For the first time, scientists have recreated the universe’s very first molecules by simulating conditions from the early universe. This groundbreaking research, published on July 24 in the journal Astronomy and Astrophysics, is changing how we think about the origins of stars.
Right after the Big Bang occurred 13.8 billion years ago, the universe was extremely hot. But within seconds, it cooled enough for hydrogen and helium to form—the two first elements. Eventually, atoms combined with electrons, creating molecules in this cooler environment.
One key discovery from this study is the helium hydride ion, known as HeH+. This molecule was the first ever created and is critical for forming molecular hydrogen, which is the most abundant molecule we see today. These molecules played a crucial role in the formation of the first stars hundreds of millions of years later.
For a star to begin the fusion process, which allows it to generate energy, its atoms and molecules need to collide. This typically happens at temperatures above 18,000 degrees Fahrenheit (10,000 degrees Celsius). However, helium hydride ions can promote this process even in cooler conditions, making them vital for early star formation.
The researchers believe that the abundance of helium hydride ions in the early universe significantly influenced how quickly and effectively stars formed. They conducted experiments by cooling these ions to nearly absolute zero—minus 449 degrees Fahrenheit (minus 267 degrees Celsius)—and observed how well these ions interacted with heavy hydrogen. Surprisingly, even at lower temperatures, reaction rates didn’t decrease, contradicting previous beliefs.
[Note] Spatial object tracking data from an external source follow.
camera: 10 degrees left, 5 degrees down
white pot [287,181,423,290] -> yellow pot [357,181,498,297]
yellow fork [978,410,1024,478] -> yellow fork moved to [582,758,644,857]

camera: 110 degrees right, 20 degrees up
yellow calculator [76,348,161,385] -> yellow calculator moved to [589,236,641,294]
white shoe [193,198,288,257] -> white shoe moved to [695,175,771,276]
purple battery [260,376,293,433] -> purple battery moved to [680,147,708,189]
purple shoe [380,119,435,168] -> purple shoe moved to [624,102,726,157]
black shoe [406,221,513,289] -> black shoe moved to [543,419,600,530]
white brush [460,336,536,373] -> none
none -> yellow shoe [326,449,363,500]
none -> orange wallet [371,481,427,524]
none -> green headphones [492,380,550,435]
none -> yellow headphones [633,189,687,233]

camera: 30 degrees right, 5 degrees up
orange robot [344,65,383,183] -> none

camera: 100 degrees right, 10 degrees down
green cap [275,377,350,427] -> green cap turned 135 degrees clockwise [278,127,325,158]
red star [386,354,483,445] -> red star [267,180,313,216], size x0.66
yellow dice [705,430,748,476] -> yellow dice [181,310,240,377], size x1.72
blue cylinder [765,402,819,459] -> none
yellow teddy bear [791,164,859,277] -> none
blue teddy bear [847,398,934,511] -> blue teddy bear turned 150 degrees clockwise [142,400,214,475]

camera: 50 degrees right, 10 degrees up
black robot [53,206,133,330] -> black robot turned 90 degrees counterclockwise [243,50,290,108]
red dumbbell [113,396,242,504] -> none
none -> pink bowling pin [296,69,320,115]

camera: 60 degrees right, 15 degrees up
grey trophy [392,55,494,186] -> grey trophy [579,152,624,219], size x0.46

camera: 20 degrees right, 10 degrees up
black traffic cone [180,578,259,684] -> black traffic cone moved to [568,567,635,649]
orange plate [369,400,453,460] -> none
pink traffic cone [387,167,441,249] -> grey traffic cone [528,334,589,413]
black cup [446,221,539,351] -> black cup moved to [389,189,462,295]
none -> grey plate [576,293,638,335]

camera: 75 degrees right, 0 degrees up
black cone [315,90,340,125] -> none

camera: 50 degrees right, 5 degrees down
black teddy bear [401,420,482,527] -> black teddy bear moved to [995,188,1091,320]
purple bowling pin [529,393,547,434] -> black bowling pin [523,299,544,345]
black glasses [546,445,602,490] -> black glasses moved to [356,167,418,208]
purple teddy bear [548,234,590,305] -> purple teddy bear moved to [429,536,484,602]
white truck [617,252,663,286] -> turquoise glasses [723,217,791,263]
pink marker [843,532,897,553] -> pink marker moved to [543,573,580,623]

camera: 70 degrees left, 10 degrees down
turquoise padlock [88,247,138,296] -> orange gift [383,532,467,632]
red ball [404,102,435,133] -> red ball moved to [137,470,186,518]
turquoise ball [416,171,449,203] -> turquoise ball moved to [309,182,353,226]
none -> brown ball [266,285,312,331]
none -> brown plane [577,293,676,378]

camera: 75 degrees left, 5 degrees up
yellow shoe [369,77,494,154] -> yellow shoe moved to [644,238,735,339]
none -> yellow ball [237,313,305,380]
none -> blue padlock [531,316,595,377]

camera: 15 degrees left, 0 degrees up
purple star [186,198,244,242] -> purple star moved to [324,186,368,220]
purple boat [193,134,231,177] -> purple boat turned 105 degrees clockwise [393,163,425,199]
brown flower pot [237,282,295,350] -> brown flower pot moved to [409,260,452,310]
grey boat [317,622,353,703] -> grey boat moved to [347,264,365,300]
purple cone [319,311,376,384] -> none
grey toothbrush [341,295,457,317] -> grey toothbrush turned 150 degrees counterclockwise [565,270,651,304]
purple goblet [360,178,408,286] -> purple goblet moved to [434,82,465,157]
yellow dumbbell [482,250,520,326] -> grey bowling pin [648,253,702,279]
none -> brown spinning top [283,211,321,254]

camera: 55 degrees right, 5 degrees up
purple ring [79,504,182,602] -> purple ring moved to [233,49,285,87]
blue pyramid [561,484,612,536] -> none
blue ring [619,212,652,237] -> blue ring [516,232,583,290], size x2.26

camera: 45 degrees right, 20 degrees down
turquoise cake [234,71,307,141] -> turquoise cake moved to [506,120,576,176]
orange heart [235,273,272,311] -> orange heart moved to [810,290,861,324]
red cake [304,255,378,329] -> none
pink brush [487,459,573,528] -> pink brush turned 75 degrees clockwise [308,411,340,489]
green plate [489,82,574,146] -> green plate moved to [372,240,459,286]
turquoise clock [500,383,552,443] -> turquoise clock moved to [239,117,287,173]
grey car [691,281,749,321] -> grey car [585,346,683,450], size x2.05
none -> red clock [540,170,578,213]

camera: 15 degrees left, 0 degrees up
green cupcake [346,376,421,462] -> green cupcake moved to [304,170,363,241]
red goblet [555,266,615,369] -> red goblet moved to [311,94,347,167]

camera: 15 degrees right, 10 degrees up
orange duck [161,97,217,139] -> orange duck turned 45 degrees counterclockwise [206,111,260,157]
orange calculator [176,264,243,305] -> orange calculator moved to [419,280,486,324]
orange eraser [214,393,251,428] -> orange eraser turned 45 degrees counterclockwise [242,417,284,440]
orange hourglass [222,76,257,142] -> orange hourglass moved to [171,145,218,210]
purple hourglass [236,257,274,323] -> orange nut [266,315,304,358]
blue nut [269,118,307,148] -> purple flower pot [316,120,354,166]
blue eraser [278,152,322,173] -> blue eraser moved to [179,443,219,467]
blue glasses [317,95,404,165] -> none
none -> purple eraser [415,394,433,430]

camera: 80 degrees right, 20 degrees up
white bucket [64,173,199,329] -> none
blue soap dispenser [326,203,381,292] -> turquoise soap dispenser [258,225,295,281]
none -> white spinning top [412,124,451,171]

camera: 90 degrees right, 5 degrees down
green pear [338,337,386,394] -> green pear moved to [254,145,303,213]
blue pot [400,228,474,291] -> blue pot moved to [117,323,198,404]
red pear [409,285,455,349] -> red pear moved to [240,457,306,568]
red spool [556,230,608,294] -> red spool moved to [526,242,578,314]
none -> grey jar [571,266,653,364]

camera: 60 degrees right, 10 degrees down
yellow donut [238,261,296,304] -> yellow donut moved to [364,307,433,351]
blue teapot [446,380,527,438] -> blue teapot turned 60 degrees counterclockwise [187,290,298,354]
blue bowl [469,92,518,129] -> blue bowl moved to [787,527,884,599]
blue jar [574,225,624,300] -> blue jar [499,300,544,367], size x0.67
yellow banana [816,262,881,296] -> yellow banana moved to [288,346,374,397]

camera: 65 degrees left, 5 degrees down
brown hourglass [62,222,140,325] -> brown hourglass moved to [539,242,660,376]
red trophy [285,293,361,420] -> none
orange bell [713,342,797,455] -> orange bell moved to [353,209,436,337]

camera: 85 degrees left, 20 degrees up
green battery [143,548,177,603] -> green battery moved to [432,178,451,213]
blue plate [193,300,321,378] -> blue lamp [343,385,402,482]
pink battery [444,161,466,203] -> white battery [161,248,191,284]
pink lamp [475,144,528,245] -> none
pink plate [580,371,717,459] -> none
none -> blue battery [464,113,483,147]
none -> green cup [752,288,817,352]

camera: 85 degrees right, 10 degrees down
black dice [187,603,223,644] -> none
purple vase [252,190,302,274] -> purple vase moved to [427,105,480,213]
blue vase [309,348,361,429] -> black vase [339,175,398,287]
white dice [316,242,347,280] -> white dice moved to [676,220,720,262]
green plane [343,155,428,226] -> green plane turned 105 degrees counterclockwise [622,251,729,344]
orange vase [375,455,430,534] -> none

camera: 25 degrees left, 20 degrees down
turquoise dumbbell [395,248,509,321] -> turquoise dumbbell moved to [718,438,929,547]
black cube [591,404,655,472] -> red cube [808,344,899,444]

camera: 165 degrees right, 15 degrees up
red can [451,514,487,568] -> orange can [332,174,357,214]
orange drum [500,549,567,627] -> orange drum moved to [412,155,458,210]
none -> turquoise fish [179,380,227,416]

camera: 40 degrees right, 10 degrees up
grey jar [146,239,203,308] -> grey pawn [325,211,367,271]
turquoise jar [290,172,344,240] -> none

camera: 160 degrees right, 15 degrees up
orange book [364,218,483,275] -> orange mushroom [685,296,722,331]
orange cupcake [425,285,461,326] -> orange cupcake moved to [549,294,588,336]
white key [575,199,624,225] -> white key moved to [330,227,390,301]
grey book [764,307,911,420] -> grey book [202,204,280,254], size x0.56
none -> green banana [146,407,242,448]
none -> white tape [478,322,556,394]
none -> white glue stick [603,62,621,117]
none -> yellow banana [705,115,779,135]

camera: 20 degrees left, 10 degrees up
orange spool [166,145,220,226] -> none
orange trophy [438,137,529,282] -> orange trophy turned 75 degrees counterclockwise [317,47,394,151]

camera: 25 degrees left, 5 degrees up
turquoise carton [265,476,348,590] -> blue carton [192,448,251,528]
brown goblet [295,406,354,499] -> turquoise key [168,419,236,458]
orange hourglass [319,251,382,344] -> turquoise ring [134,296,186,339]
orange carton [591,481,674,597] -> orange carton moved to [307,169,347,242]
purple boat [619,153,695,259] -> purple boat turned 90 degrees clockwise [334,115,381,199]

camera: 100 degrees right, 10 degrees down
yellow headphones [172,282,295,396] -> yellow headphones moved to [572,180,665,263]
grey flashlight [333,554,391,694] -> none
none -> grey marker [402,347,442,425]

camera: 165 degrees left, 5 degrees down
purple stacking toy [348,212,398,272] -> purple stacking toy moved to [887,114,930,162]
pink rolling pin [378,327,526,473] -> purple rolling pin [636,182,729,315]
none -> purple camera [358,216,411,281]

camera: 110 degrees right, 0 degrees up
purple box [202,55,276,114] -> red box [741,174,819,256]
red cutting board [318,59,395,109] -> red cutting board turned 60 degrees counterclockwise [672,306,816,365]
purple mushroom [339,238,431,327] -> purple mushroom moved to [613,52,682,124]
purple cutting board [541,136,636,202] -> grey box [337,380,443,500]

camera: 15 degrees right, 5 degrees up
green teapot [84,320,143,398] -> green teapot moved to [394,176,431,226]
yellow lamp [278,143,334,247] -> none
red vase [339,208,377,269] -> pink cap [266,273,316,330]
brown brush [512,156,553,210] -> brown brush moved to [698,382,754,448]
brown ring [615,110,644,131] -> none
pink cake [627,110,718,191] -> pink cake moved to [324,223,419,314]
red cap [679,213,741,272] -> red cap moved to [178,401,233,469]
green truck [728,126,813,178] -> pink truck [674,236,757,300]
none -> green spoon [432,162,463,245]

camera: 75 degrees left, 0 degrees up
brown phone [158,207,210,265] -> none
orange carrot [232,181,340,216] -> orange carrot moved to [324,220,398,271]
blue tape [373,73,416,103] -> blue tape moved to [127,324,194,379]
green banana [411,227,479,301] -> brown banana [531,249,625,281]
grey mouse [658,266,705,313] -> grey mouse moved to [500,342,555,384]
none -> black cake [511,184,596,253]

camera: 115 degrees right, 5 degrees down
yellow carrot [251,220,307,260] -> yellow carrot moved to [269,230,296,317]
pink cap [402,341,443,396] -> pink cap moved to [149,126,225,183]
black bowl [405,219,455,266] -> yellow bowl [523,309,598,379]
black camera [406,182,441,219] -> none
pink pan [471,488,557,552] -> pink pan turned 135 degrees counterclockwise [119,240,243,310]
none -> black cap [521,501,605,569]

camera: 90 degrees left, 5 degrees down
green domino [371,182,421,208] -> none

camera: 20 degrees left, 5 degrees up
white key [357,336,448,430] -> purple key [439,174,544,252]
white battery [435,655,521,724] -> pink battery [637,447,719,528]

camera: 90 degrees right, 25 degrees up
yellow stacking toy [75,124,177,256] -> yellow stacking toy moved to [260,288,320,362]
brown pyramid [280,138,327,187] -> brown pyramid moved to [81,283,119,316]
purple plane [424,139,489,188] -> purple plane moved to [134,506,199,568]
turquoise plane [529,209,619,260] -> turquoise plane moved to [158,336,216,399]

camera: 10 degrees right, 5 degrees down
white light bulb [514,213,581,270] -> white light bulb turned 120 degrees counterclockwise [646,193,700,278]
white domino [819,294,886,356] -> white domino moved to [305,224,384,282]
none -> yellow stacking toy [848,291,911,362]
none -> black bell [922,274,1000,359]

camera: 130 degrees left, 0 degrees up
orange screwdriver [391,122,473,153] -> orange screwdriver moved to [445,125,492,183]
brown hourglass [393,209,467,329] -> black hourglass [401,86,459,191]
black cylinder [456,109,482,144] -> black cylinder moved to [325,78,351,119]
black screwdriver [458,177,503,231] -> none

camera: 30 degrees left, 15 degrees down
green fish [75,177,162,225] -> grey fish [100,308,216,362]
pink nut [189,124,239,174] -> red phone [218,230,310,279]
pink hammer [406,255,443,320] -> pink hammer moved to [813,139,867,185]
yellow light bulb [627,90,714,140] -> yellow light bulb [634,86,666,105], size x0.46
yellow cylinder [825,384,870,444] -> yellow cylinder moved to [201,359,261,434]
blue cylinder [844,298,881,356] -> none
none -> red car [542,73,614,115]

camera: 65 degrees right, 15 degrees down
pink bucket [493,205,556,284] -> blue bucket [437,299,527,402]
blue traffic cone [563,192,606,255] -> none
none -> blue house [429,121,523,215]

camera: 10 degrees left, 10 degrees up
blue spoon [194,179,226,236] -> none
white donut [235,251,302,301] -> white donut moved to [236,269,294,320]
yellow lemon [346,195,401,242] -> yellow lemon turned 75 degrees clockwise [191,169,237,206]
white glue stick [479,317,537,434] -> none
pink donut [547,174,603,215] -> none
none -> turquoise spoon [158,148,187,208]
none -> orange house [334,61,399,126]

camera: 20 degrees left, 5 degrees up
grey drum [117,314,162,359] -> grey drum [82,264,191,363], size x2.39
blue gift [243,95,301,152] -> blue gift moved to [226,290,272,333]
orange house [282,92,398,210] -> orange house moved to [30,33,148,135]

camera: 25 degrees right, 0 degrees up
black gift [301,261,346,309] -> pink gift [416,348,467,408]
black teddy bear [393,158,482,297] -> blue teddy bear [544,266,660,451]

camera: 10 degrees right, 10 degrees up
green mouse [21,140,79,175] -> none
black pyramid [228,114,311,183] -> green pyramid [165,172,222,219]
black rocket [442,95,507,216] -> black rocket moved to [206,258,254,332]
Holger Kreckel, a nuclear physicist involved in the research, explained, “Older theories suggested that reactions would slow down significantly at low temperatures. Our findings challenge this notion.” This insight may alter our understanding of the chemical landscape in the early universe.
These research results emphasize that helium hydride ions were much more critical to chemistry in the early universe than previously thought. As scientists continue to uncover the complexities of our cosmos, each discovery brings fresh perspectives on how stars began to shine in the vast darkness of space.
The implications of this work are vast, hinting at new avenues for inquiry into astrophysics. With ongoing studies and technological advancements, our grasp of the universe’s beginnings continues to deepen.